Masyarakatnya masih menjaga dan memelihara budaya adat dan istiadat sejak dahulu hingga sekarang. Misalnya Pela Gandong, tradisi yang sering diperingati pada hari-hari tertentu antardua desa berbeda suku dan agama untuk mempererat hubungan persaudaraan.
Ada juga budaya sasi, atau juga makan patita, yakni penyajian kuliner khas Maluku di atas lantai beralas kain atau daun berukuran panjang sekitar 10 meter hingga 50 meter, tergantung banyaknya tamu.
Sementara itu, untuk sampai di Masohi, ibu Kota Kabupaten yang kini dipimpin Tuasikal Abua, bisa dilalui dengan dua pilihan, menggunakan kendaraan roda empat di jalur darat dan jalur laut, harganya pasti berbeda.
Kabupaten yang berbatasan dengan Kabupaten Seram bagian barat dan Kabupaten Seram bagian timur ini juga menyimpan keindahan alam yang masih terpelihara dan kini menjadi satu di antara empat kabupaten/kota yang dilewati peserta Tour The Moluccas.
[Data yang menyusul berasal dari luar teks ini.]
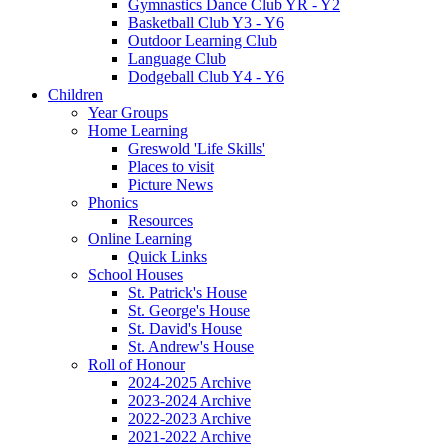
Gymnastics Dance Club YR - Y2
Basketball Club Y3 - Y6
Outdoor Learning Club
Language Club
Dodgeball Club Y4 - Y6
Children
Year Groups
Home Learning
Greswold 'Life Skills'
Places to visit
Picture News
Phonics
Resources
Online Learning
Quick Links
School Houses
St. Patrick's House
St. George's House
St. David's House
St. Andrew's House
Roll of Honour
2024-2025 Archive
2023-2024 Archive
2022-2023 Archive
2021-2022 Archive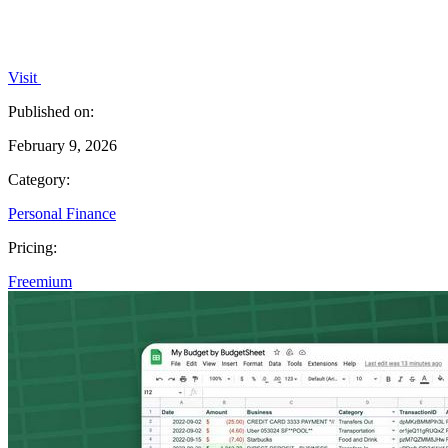
Visit
Published on:
February 9, 2026
Category:
Personal Finance
Pricing:
Freemium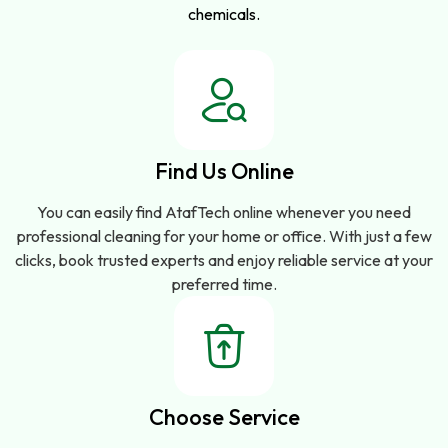
chemicals.
Find Us Online
You can easily find AtafTech online whenever you need
professional cleaning for your home or office. With just a few
clicks, book trusted experts and enjoy reliable service at your
preferred time.
Choose Service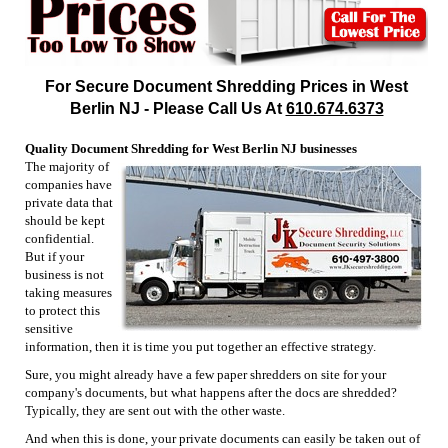
For Secure Document Shredding Prices in West
Berlin NJ - Please Call Us At
610.674.6373
Quality Document Shredding for West Berlin NJ businesses
The majority of
companies have
private data that
should be kept
confidential.
But if your
business is not
taking measures
to protect this
sensitive
information, then it is time you put together an effective strategy.
Sure, you might already have a few paper shredders on site for your
company's documents, but what happens after the docs are shredded?
Typically, they are sent out with the other waste.
And when this is done, your private documents can easily be taken out of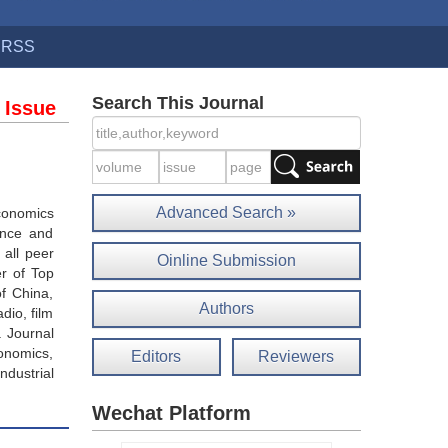
RSS
Search This Journal
 Issue
Advanced Search »
economics
ance and
 all peer
Oinline Submission
r of Top
of China,
Authors
dio, film
. Journal
onomics,
Editors
Reviewers
ndustrial
Wechat Platform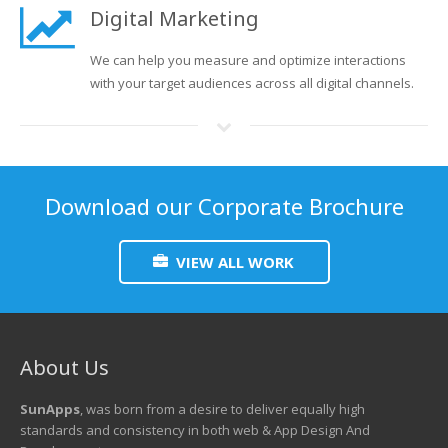
Digital Marketing
We can help you measure and optimize interactions
with your target audiences across all digital channels.
Download our Corporate Brochure
VIEW ALL WORK
About Us
SunApps
, was born from a desire to deliver equally high
standards and consistency in both web & App Design And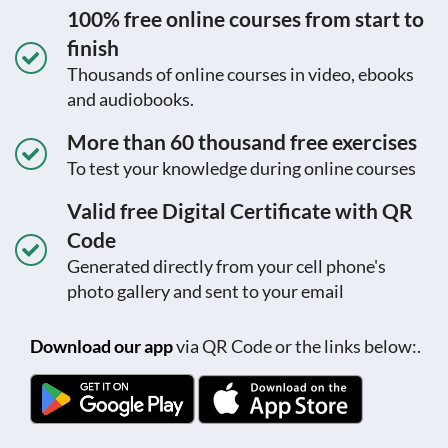
100% free online courses from start to
finish
Thousands of online courses in video, ebooks
and audiobooks.
More than 60 thousand free exercises
To test your knowledge during online courses
Valid free Digital Certificate with QR
Code
Generated directly from your cell phone's
photo gallery and sent to your email
Download our app
via QR Code or the links below:.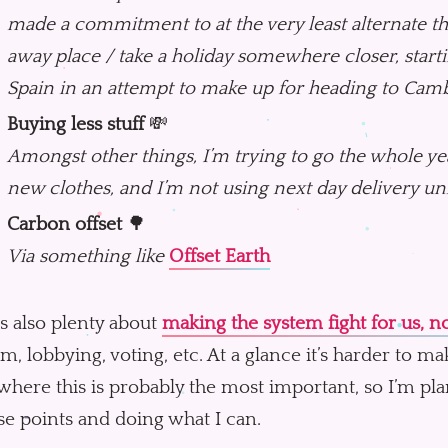
made a commitment to at the very least alternate th
away place / take a holiday somewhere closer, starti
Spain in an attempt to make up for heading to Camb
Buying less stuff
💸
Amongst other things, I’m trying to go the whole y
new clothes, and I’m not using next day delivery unle
Carbon offset
🌳
Via something like
Offset Earth
s also plenty about
making the system fight for us, no
sm, lobbying, voting, etc. At a glance it’s harder to mak
where this is probably the most important, so I’m p
se points and doing what I can.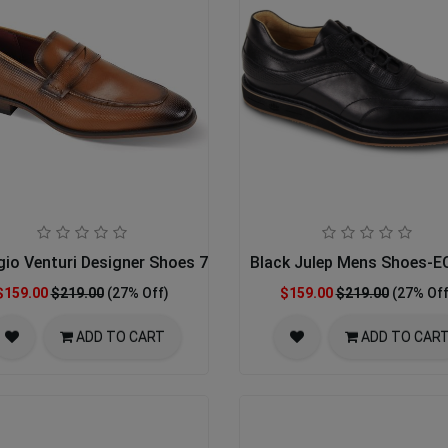
gio Venturi Designer Shoes 7043-TAN
Black Julep Mens Shoes-
$159.00
$219.00
(27% Off)
$159.00
$219.00
(27% Off
ADD TO CART
ADD TO CAR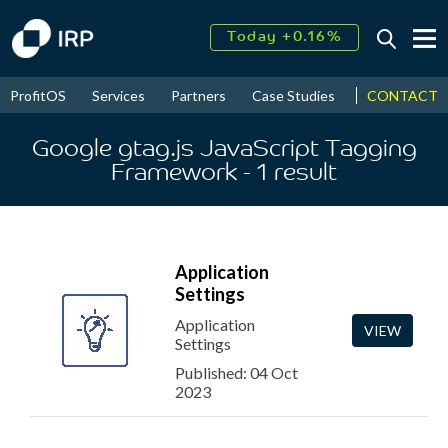
Today +0.16%
↑
August
17.89%
↑
CONTACT
ProfitOS
Services
Partners
Case Studies
News & Even
2026
9.38%
Google gtag.js JavaScript Tagging
Framework
- 1
result
Application
Settings
Application
VIEW
Settings
Published: 04 Oct
2023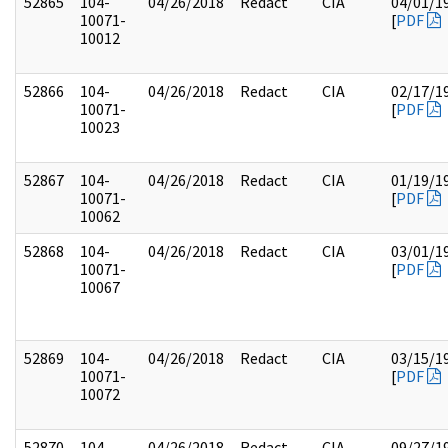
52865
104-
04/26/2018
Redact
CIA
04/01/1
10071-
[
PDF
10012
52866
104-
04/26/2018
Redact
CIA
02/17/1
10071-
[
PDF
10023
52867
104-
04/26/2018
Redact
CIA
01/19/1
10071-
[
PDF
10062
52868
104-
04/26/2018
Redact
CIA
03/01/1
10071-
[
PDF
10067
52869
104-
04/26/2018
Redact
CIA
03/15/1
10071-
[
PDF
10072
52870
104-
04/26/2018
Redact
CIA
09/27/1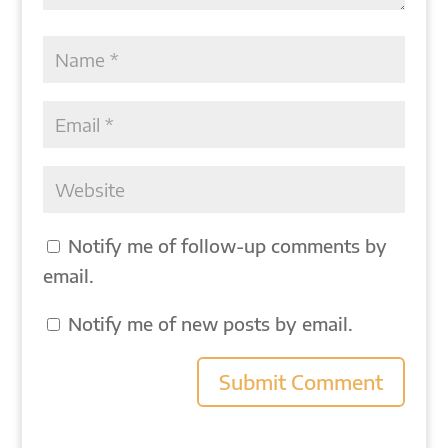
Notify me of follow-up comments by
email.
Notify me of new posts by email.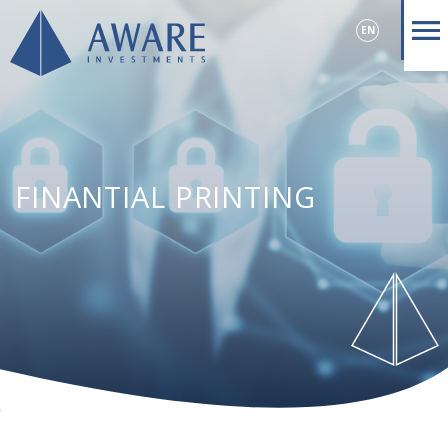
EN
FINANTIAL PRINTING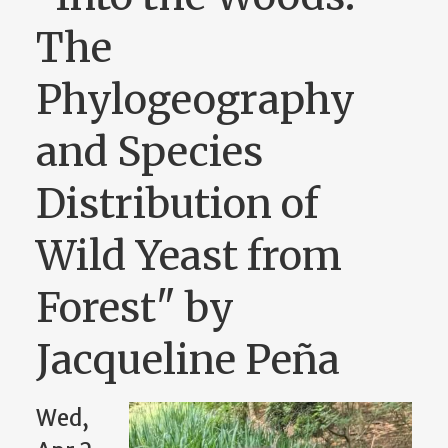
The
Phylogeography
and Species
Distribution of
Wild Yeast from
Forest" by
Jacqueline Peña
Wed,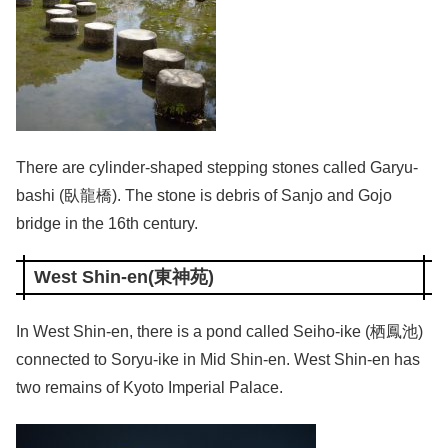
There are cylinder-shaped stepping stones called Garyu-
bashi (臥龍橋). The stone is debris of Sanjo and Gojo
bridge in the 16th century.
West Shin-en(東神苑)
In West Shin-en, there is a pond called Seiho-ike (栖鳳池)
connected to Soryu-ike in Mid Shin-en. West Shin-en has
two remains of Kyoto Imperial Palace.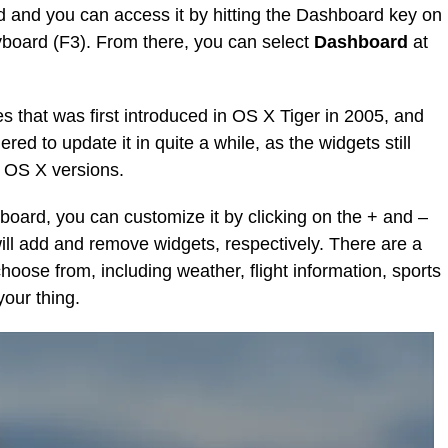
d and you can access it by hitting the Dashboard key on
board (F3). From there, you can select
Dashboard
at
es that was first introduced in OS X Tiger in 2005, and
ered to update it in quite a while, as the widgets still
r OS X versions.
oard, you can customize it by clicking on the + and –
 will add and remove widgets, respectively. There are a
hoose from, including weather, flight information, sports
your thing.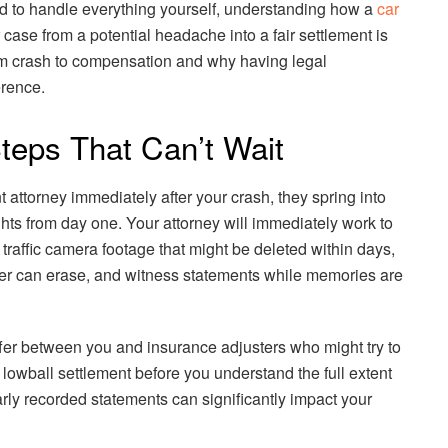
ed to handle everything yourself, understanding how a
car
case from a potential headache into a fair settlement is
rom crash to compensation and why having legal
erence.
 Steps That Can’t Wait
 attorney immediately after your crash, they spring into
ights from day one. Your attorney will immediately work to
 traffic camera footage that might be deleted within days,
er can erase, and witness statements while memories are
uffer between you and insurance adjusters who might try to
 lowball settlement before you understand the full extent
rly recorded statements can significantly impact your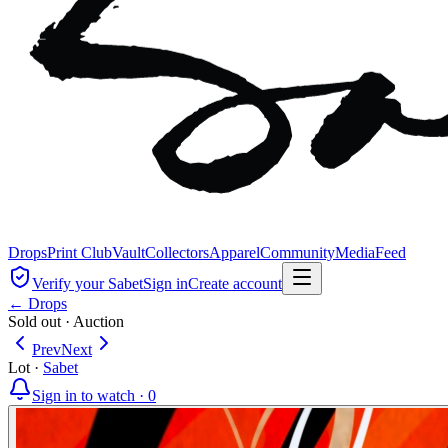
Drops
Print Club
Vault
Collectors
Apparel
Community
Media
Feed
Verify your Sabet
Sign in
Create account
← Drops
Sold out
·
Auction
Prev
Next
Lot
·
Sabet
Sign in to watch ·
0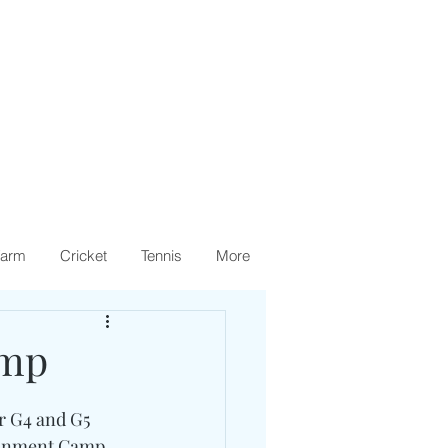
arm
Cricket
Tennis
More
amp
r G4 and G5 
ronment Camp. 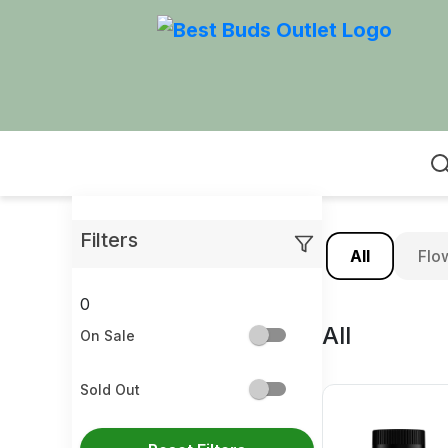
Home
Filters
All
Flo
0
All
On Sale
Sold Out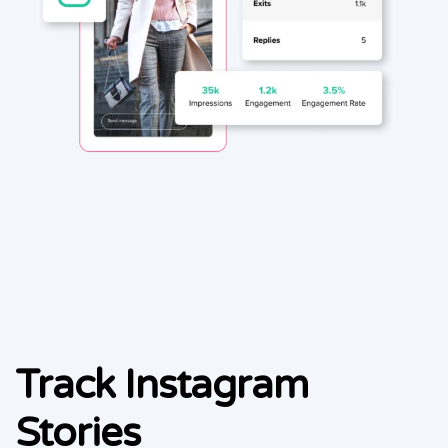
Track Instagram
Stories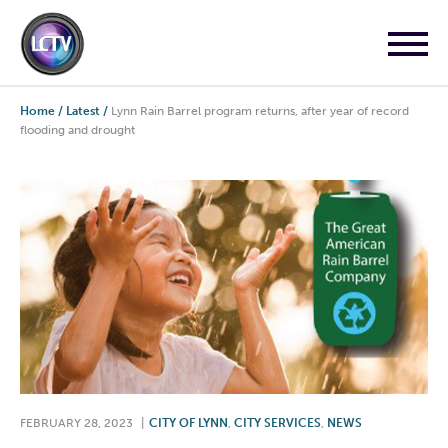
Home
/
Latest
/
Lynn Rain Barrel program returns, after year of record
flooding and drought
FEBRUARY 28, 2023
|
CITY OF LYNN
,
CITY SERVICES
,
NEWS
Ajang balap sepeda berkelas dunia yang diikuti 14 tim perwakilan dari 23 negera di dunia.
Selama perjalanan lomba, ada sejumlah objek wisata yang dilewati pembalap dan tarian adat khas Maluku yang diperlihatkan kepada tamu, di antaranya
Hutan Mangrove Airano
Hutan ini terletak di Negeri Amahai kurang lebih 5 kilometer dari kota Masohi dan dari pelabuhan Amahai hanya berjarak 400 meter. Tempat ini memiliki keindahan alam yang sangat menarik dan banyak ditumbuhi jenis tanaman mangrove.
Yang membuat kawasan ini menarik, terdapat sebuah jembatan berbahan kayu membelah hutan hingga berujung ke laut. Kawasan ini pun sering dipakai untuk pengambilan foto pre-wedding, syuting video klip dan juga tempat untuk beristirahat sambil menikmati sejuknya udara.
![]()
Kupu-kupu dan kali jodoh Piliana
Kawasan ini terletak di areal pegunungan Tehoru, memiliki bermacam-macam spesies kupu-kupu. Tidak mengherankan banyak wisatawan mancanegara terus berkunjung ke tempat ini.
Akses ke objek wisata tersebut bisa ditempuh dengan kendaraan roda empat selama empat jam perjalanan dari Masohi. Suasananya sangat rindang dan teduh membuat pengunjung betah berlama-lama di Piliana.